Question

For which of the following functions, Approx \(\mathrm{f}(\mathrm{x})\) exists : (A) \(\underset{x \rightarrow 1}{\text { Approx }} \frac{x^{2}-1}{|x-1|}\) (B) Approx \(\frac{2\\{x\\}-4}{[x]-3}\) (C) $\underset{x \rightarrow 0}{\operatorname{Approx}} \frac{1}{2-2^{\frac{1}{x}}}$ (D) None of these

Short answer

Answer: (C) \(\underset{x \rightarrow 0}{\operatorname{Approx}} \frac{1}{2-2^{\frac{1}{x}}}\)

Step-by-step solution

Case A: Limit of \(\frac{x^2 - 1}{|x - 1|}\) as \(x \rightarrow 1\)#

To simplify the expression, let's factorise the quadratic expression \((x^2-1)\) as a difference of two squares. \((x^2 - 1) = (x - 1)(x + 1)\) Now, the function can be rewritten as \(\frac{(x-1)(x+1)}{|x-1|}\). As \(x \rightarrow 1\), the function becomes undefined, so it is necessary to use another approach. Since the function has an absolute value in the denominator, let's define two cases: 1. For \(x > 1\), \(|x - 1| = x - 1\), so the function is \(\frac{(x-1)(x+1)}{x-1}\). 2. For \(x < 1\), \(|x - 1| = -(x - 1)\), so the function is \(\frac{(x-1)(x+1)}{-(x-1)}\). Now, let's find the limit for both cases: 1. As \(x \rightarrow 1\) for \(x > 1\), \(\lim_{x \rightarrow 1^+} \frac{(x-1)(x+1)}{x-1} = \lim_{x \rightarrow 1^+} (x+1) = 2\) 2. As \(x \rightarrow 1\) for \(x < 1\), \(\lim_{x \rightarrow 1^-} \frac{(x-1)(x+1)}{-(x-1)} = \lim_{x \rightarrow 1^-} -(x+1) = -2\) Since these two limits are not equal, the overall limit of the function does not exist as \(x \rightarrow 1\).

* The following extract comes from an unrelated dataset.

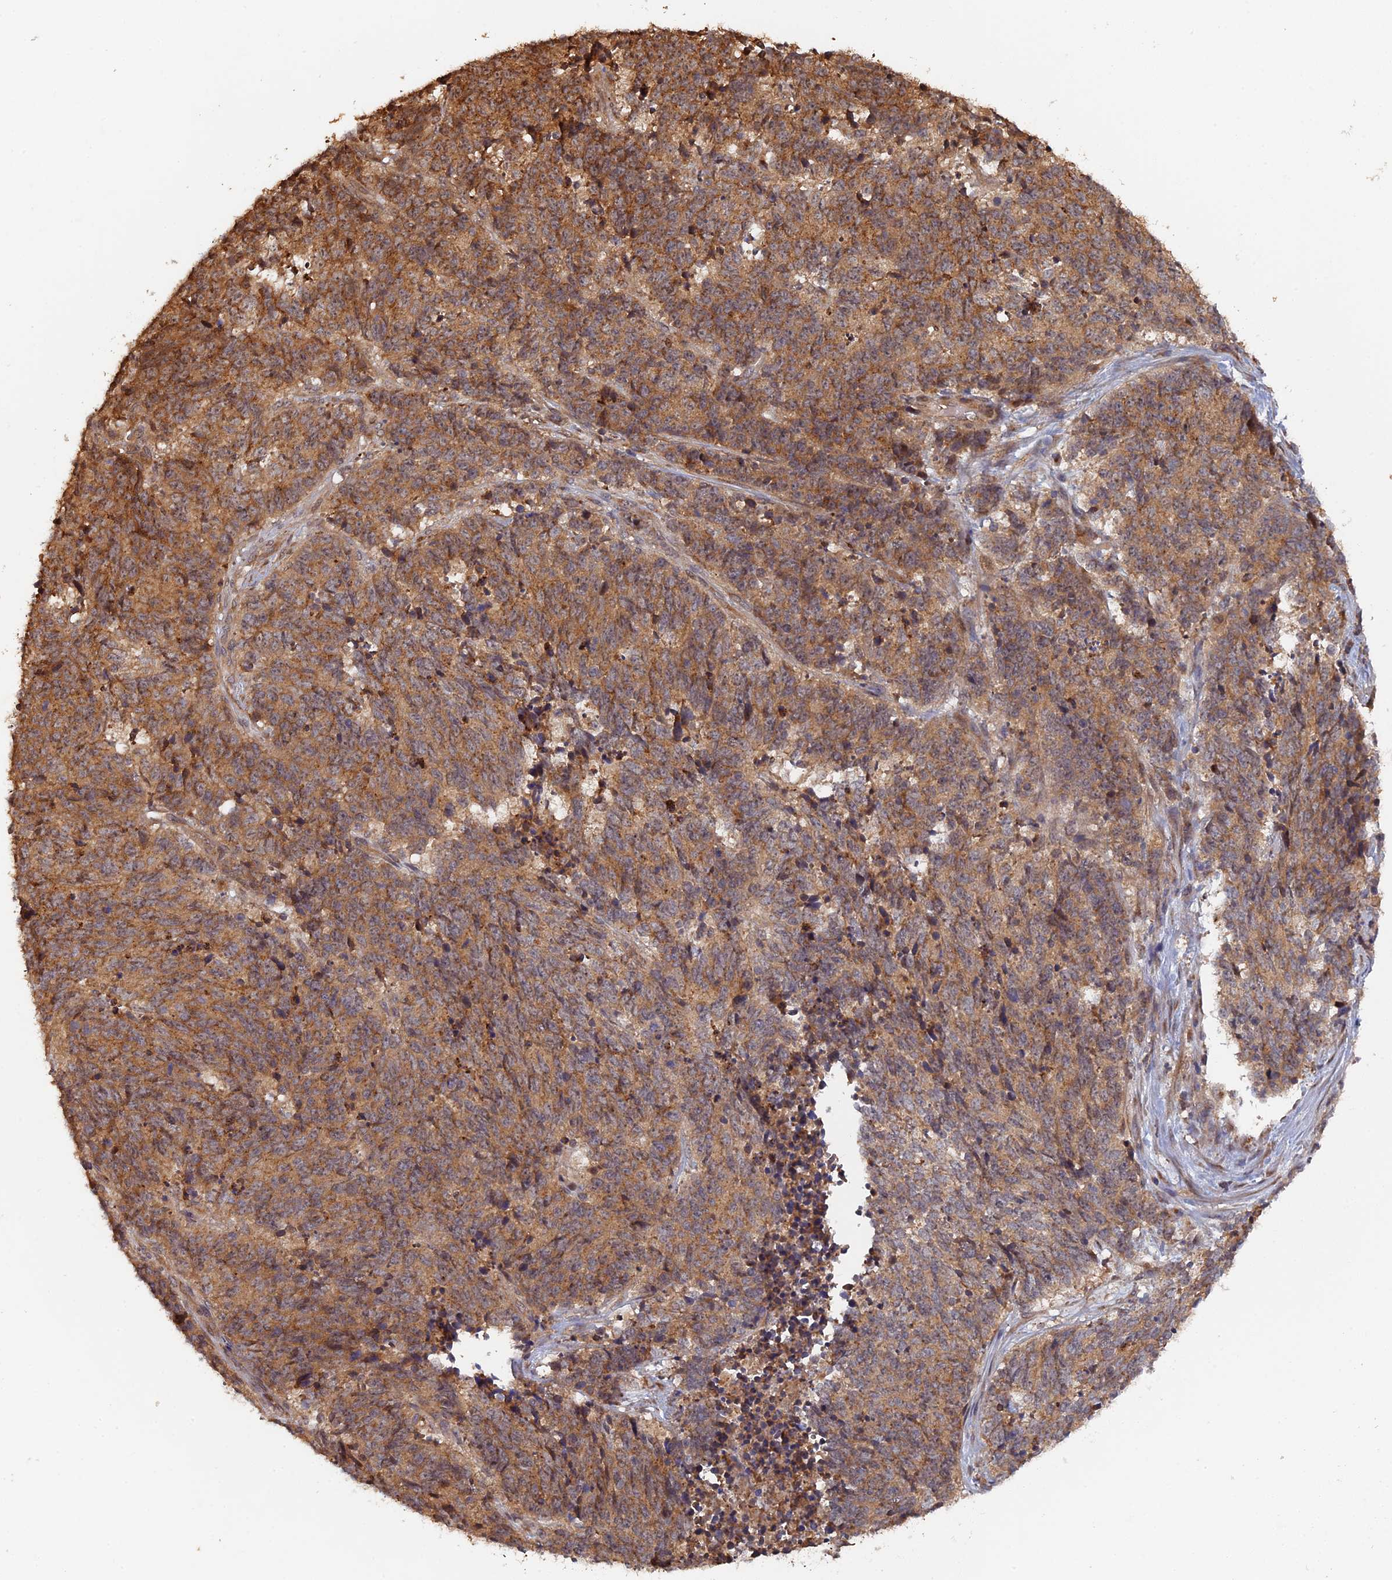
{"staining": {"intensity": "moderate", "quantity": ">75%", "location": "cytoplasmic/membranous"}, "tissue": "cervical cancer", "cell_type": "Tumor cells", "image_type": "cancer", "snomed": [{"axis": "morphology", "description": "Squamous cell carcinoma, NOS"}, {"axis": "topography", "description": "Cervix"}], "caption": "IHC of human cervical cancer exhibits medium levels of moderate cytoplasmic/membranous expression in approximately >75% of tumor cells. (IHC, brightfield microscopy, high magnification).", "gene": "VPS37C", "patient": {"sex": "female", "age": 29}}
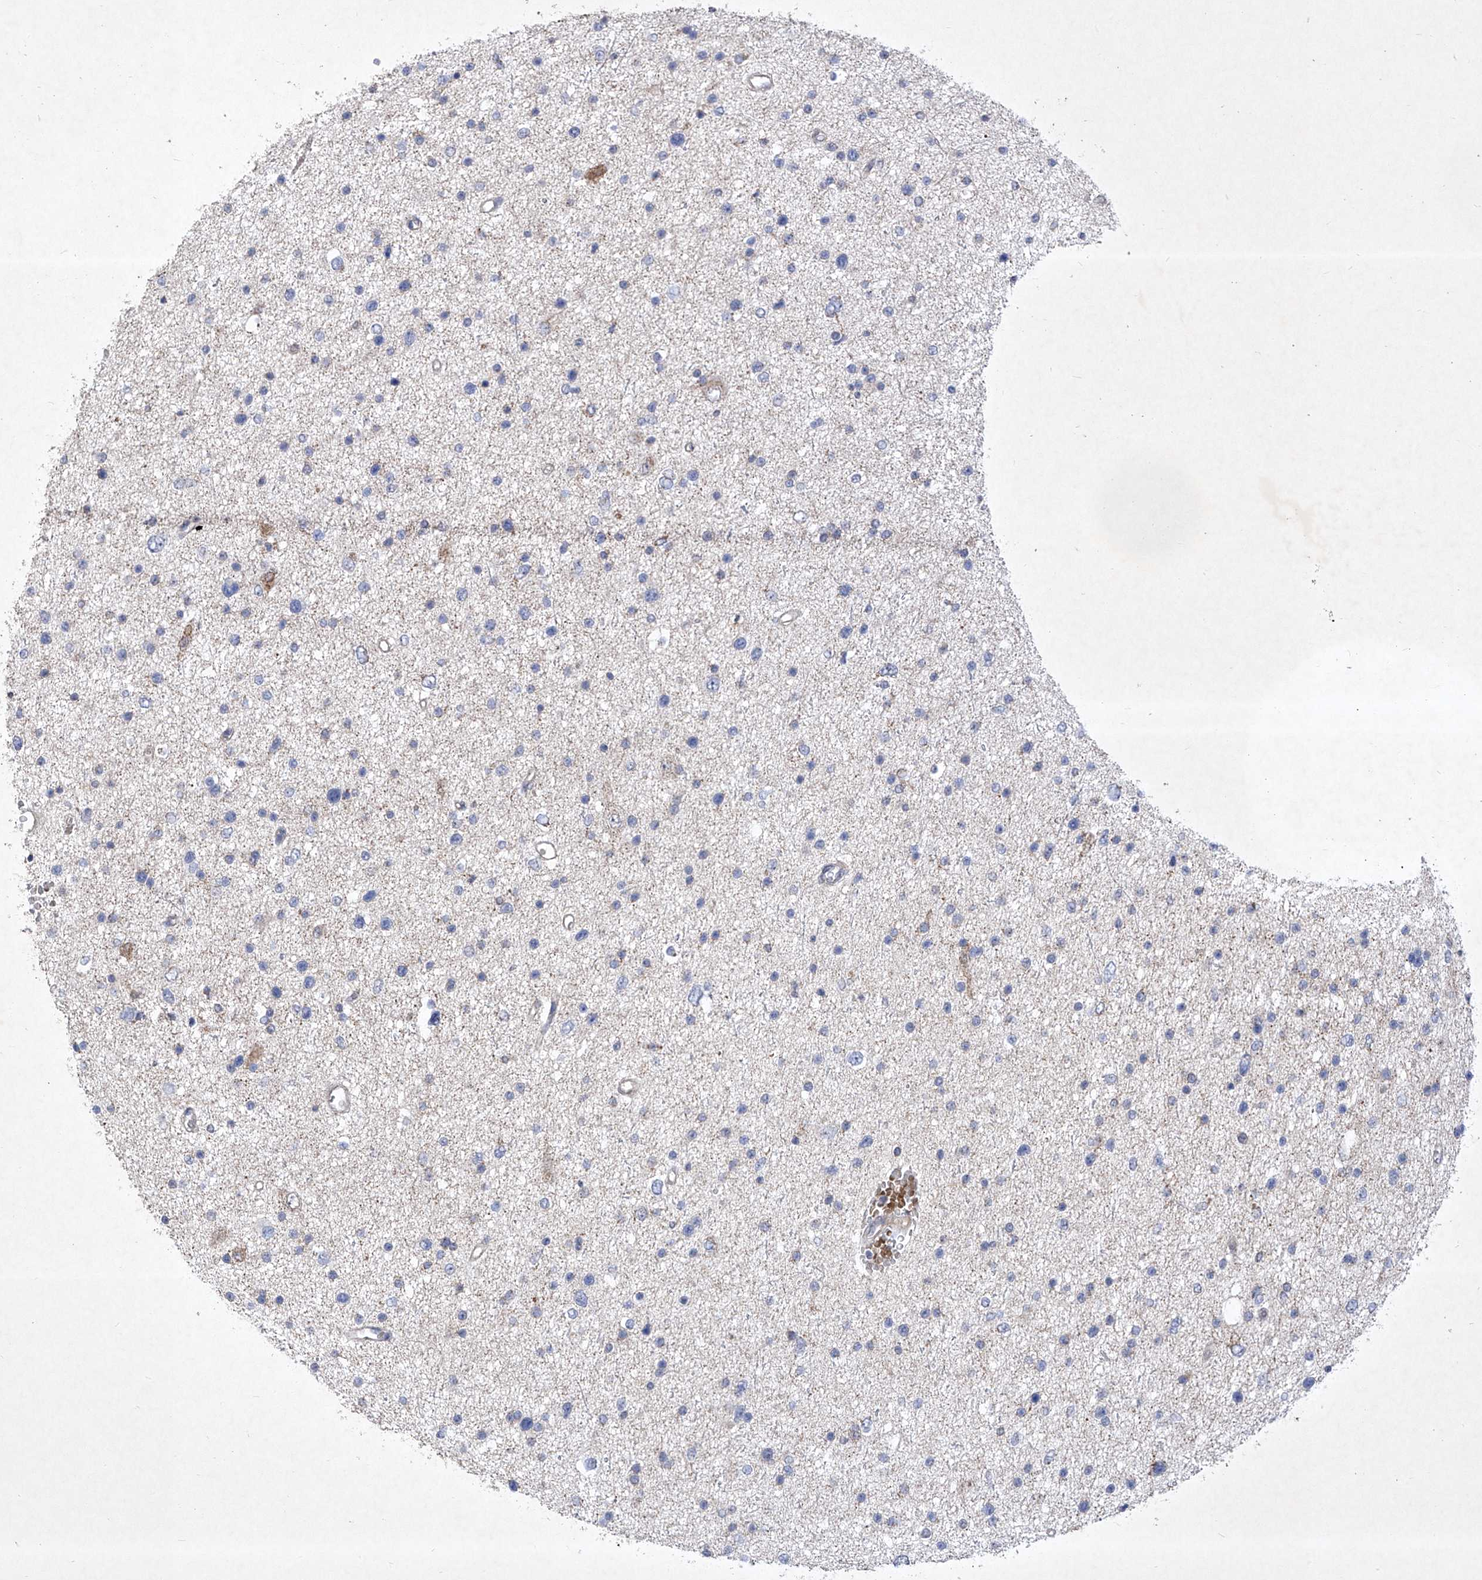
{"staining": {"intensity": "negative", "quantity": "none", "location": "none"}, "tissue": "glioma", "cell_type": "Tumor cells", "image_type": "cancer", "snomed": [{"axis": "morphology", "description": "Glioma, malignant, Low grade"}, {"axis": "topography", "description": "Brain"}], "caption": "Image shows no significant protein positivity in tumor cells of malignant low-grade glioma. (Stains: DAB (3,3'-diaminobenzidine) IHC with hematoxylin counter stain, Microscopy: brightfield microscopy at high magnification).", "gene": "COQ3", "patient": {"sex": "female", "age": 37}}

Case B: Limit of approx \(\frac{2\\{x\\}-4}{[x]-3}\)#

For this function, the approx sign means that the limit isn't relevant in this context, so we won't deal with it in this case.

Case C: Limit of \(\frac{1}{2-2^{\frac{1}{x}}}\) as \(x \rightarrow 0\)#

As x approaches 0, the exponent approaches infinity. Let's examine the limit of the denominator function \(2 - 2^{\frac{1}{x}}\) as \(x \rightarrow 0\). \(\underset{x \rightarrow 0}{\operatorname{lim}} 2 - 2^{\frac{1}{x}} = 2 - 2^{\infty}\) Since \(2^{\infty}\) is an infinitely large value, the denominator will approach negative infinity. Therefore, the value of the whole fraction becomes closer to 0 as x approaches 0. The limit \(\underset{x \rightarrow 0}{\operatorname{lim}} \frac{1}{2-2^{\frac{1}{x}}} = 0\) Hence, the approximation exists in this case.

Case D: None of these#

In this part, our job is to verify if any of the given options so far resulted in an existing approximation. We found out that an approximation exists for Case C, making this option invalid.

Conclusion#

Among the given functions, an approximation exists for function (C) \(\underset{x \rightarrow 0}{\operatorname{Approx}} \frac{1}{2-2^{\frac{1}{x}}}\).